**Tasks to perform:**
- 1) In the forum post on contexts and types, list every expectation that is written out in full inside square brackets, not counting the "[...]" shorthand.
- 2) Continue the forum post on contexts and types from the point where it stops.

**Text excerpt:**
┌──

On Tuesday, November 26, 2002, at 12:47 PM, Dave Whipp wrote:
Hmm, I suppose it depends on how broadly we use the term "type"; I like your definition, if I understand it correctly. :-)I writing these definitions, I came to the conclusion that a context is more than a type. Others may disagree.
(thinking aloud...)
For example, suppose you have a context that says "I expect to see [a reference to a function that has an argument "bar" of type int, and an argument "foo" which is a reference to a MyBlah]".
Even if there isn't an explicit type name associated with it, I'd consider everything inside the [...] to be the description of a certain expected "type". You _could_ name that type, but you don't have to -- the long-form description will do.
Or, for your list example, suppose you say "I expect to see [a list with three elements]", to differentiate from "I expect to see [a list with four elements]".
my($a,$b,$c) = &foo(); # two different contexts:
my($a,$b,$c,$d) = &foo(); # two possible multimethod variants
Both are different contexts, and both the [...] parts represent different unnamed "types"; the multimethod &foo could _theoretically_ be given a different variant for each.

└──

**Extracted information:**
┌──

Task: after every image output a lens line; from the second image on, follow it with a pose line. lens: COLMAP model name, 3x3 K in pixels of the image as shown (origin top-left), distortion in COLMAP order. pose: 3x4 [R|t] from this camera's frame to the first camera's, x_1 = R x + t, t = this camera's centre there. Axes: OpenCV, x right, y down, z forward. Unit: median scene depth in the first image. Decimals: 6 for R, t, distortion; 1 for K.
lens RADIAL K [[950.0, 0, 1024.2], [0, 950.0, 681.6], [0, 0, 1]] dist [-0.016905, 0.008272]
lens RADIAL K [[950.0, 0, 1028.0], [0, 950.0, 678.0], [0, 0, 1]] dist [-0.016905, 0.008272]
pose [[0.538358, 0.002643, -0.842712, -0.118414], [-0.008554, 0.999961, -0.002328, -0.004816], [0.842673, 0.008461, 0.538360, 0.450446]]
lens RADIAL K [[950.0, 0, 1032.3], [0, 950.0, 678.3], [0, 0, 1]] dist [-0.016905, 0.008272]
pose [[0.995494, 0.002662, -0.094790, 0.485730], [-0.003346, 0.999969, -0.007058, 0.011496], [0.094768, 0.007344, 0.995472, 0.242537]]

└──
┌──

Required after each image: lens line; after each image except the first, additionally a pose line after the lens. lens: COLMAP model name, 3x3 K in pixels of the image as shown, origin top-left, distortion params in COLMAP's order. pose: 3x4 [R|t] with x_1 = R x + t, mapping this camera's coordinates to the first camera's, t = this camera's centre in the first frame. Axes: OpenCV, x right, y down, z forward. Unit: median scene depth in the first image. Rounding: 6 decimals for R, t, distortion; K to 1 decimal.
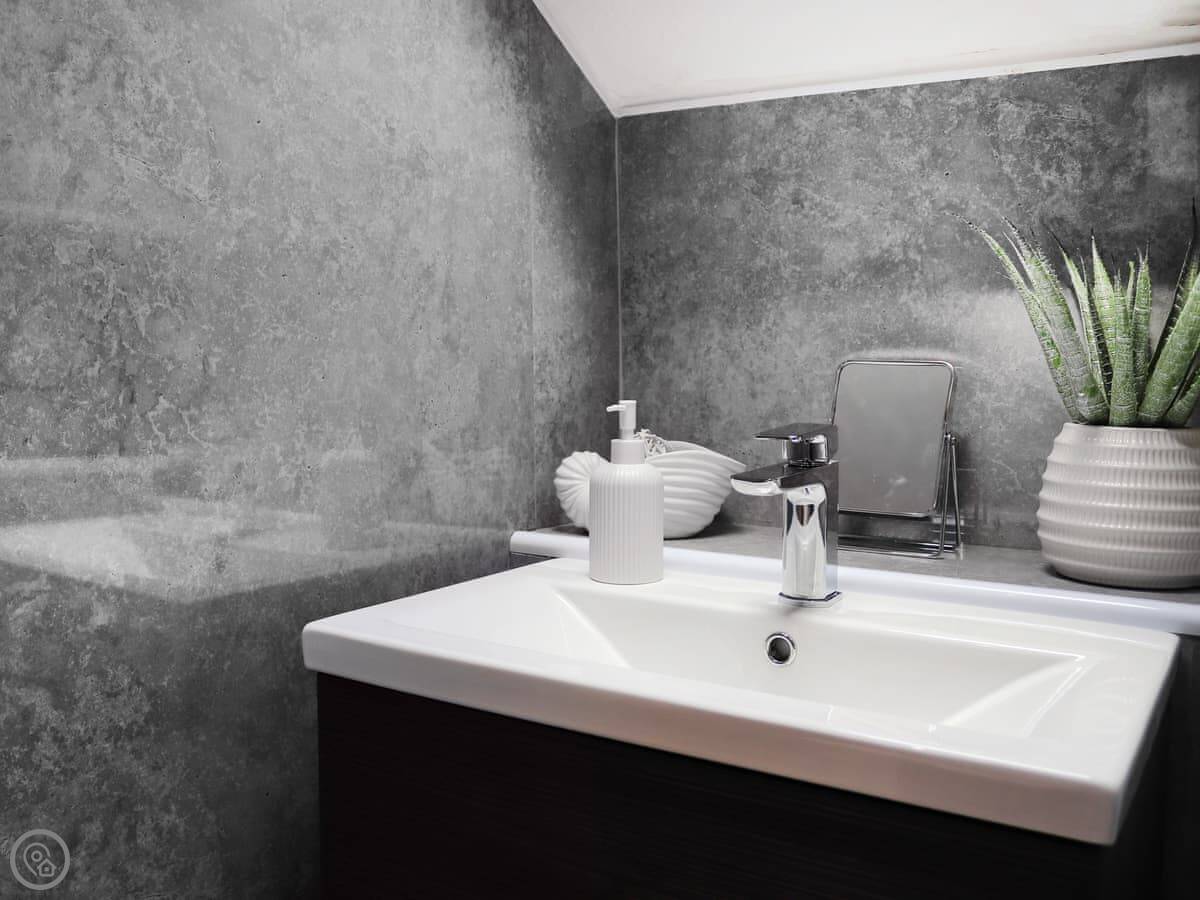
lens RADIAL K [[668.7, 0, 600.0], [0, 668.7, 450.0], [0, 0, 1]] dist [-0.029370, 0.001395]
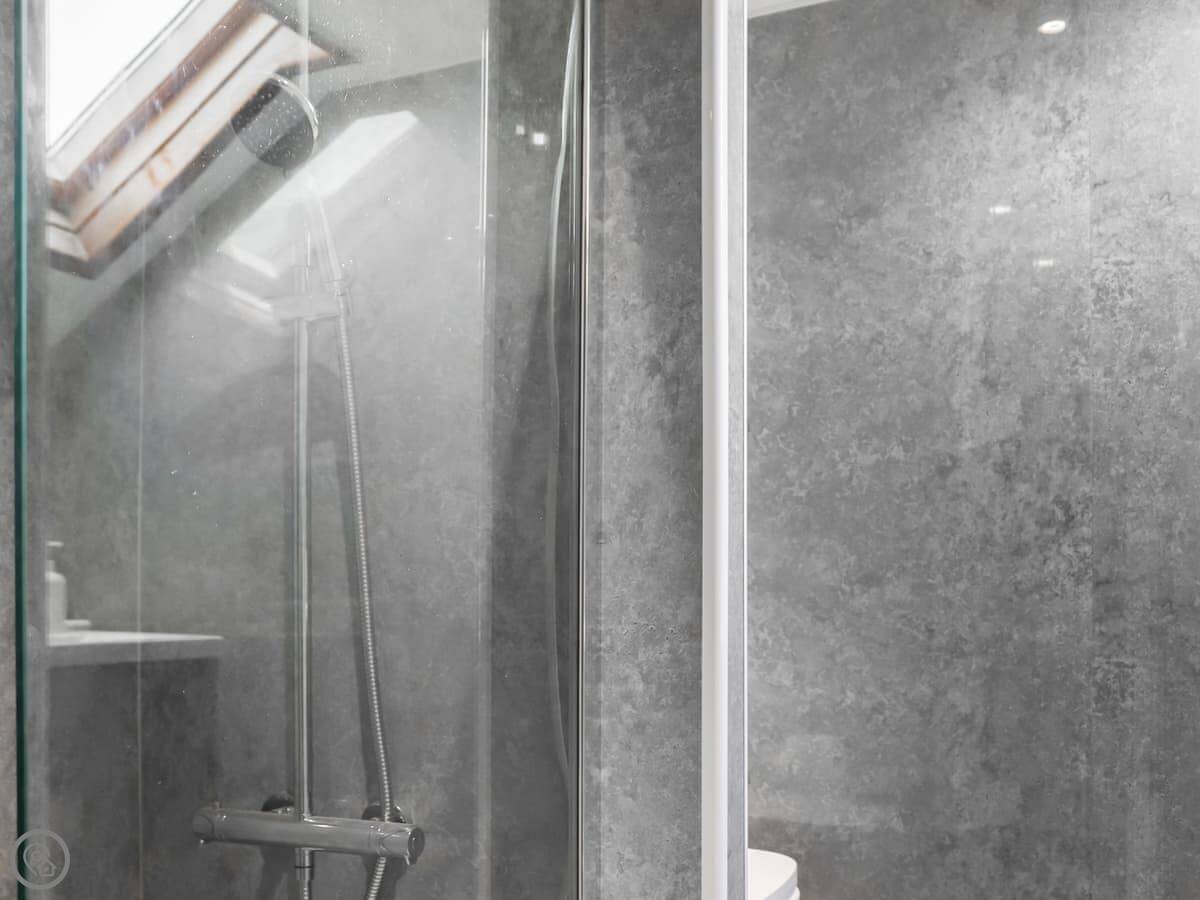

└──
┌──

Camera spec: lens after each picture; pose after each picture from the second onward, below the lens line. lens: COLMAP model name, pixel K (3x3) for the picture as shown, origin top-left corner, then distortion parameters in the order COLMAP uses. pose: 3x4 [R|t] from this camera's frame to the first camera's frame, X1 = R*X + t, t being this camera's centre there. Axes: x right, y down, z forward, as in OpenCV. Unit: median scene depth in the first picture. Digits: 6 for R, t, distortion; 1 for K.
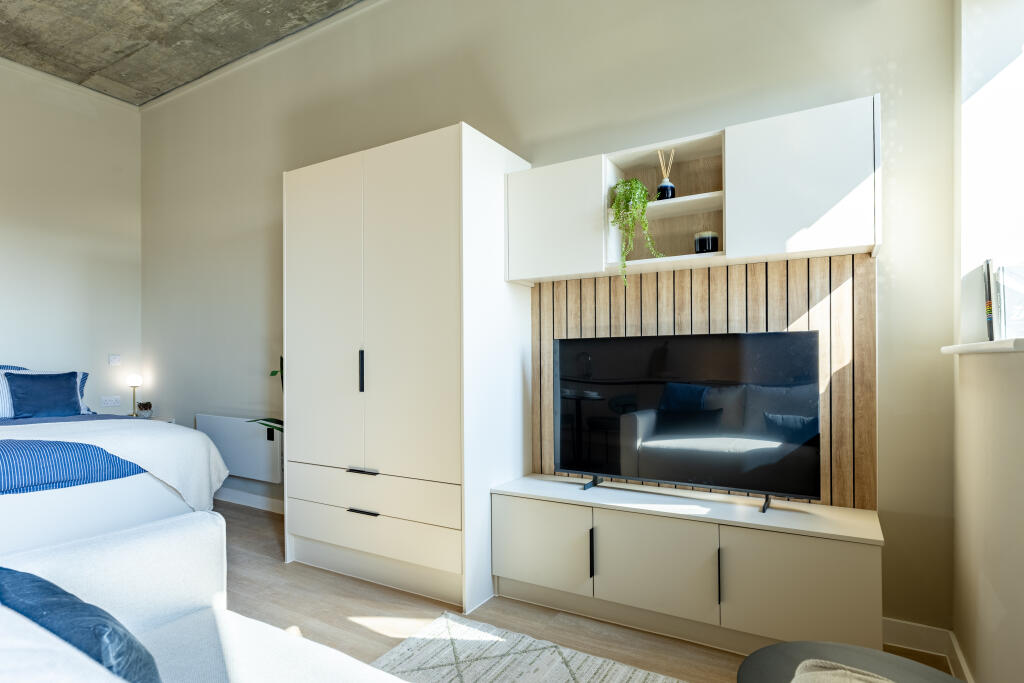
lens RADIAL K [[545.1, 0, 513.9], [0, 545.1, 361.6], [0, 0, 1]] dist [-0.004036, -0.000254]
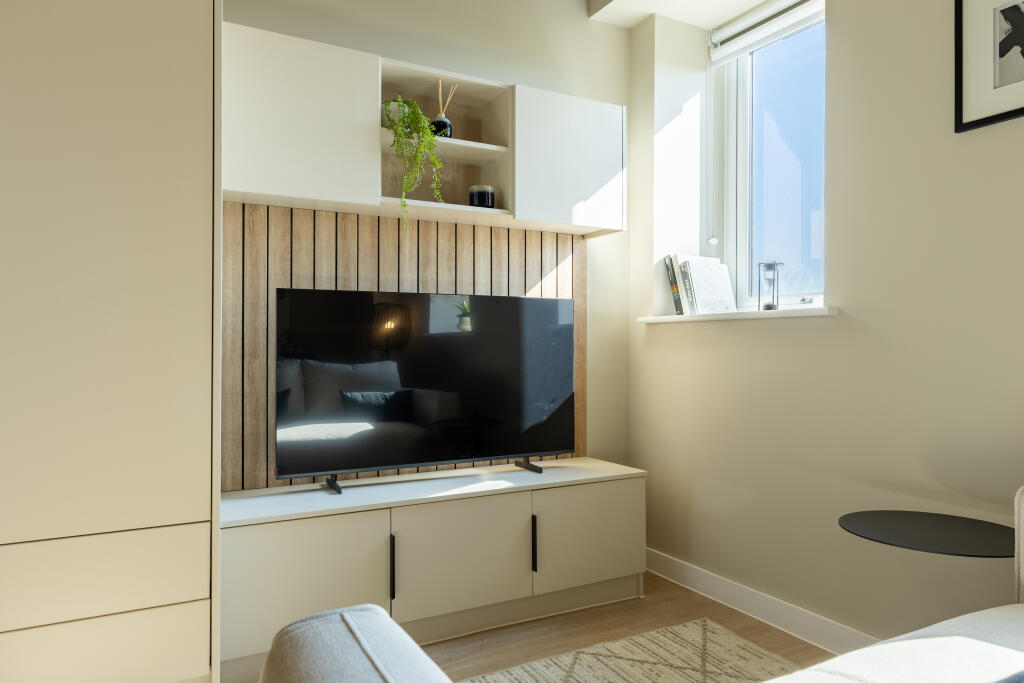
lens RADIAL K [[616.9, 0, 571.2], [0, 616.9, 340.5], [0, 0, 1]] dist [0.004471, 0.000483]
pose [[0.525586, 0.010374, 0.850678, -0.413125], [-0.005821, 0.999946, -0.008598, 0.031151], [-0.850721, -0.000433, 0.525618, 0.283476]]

└──

**Expected results:**
- 1)
- a reference to a function that has an argument "bar" of type int, and an argument "foo" which is a reference to a MyBlah
- a list with three elements
- a list with four elements

- 2)
So I'd maybe say context and type are matched one-to-one IFF you can give a name to every possible context, and use that name wherever you want to represent that context. (Where "name" means "possibly multi-word signature-like description that you can give a shorter explicit name to if you want to.")
I'm trying to think of a counterexample, in which you have a context that _cannot_ be represented as a "type" according to this very broad definition. I don't think it should be possible, is it? If it _is_ possible, does that represent a flaw/limitation of the perl6 "types"?
....again, thinking aloud.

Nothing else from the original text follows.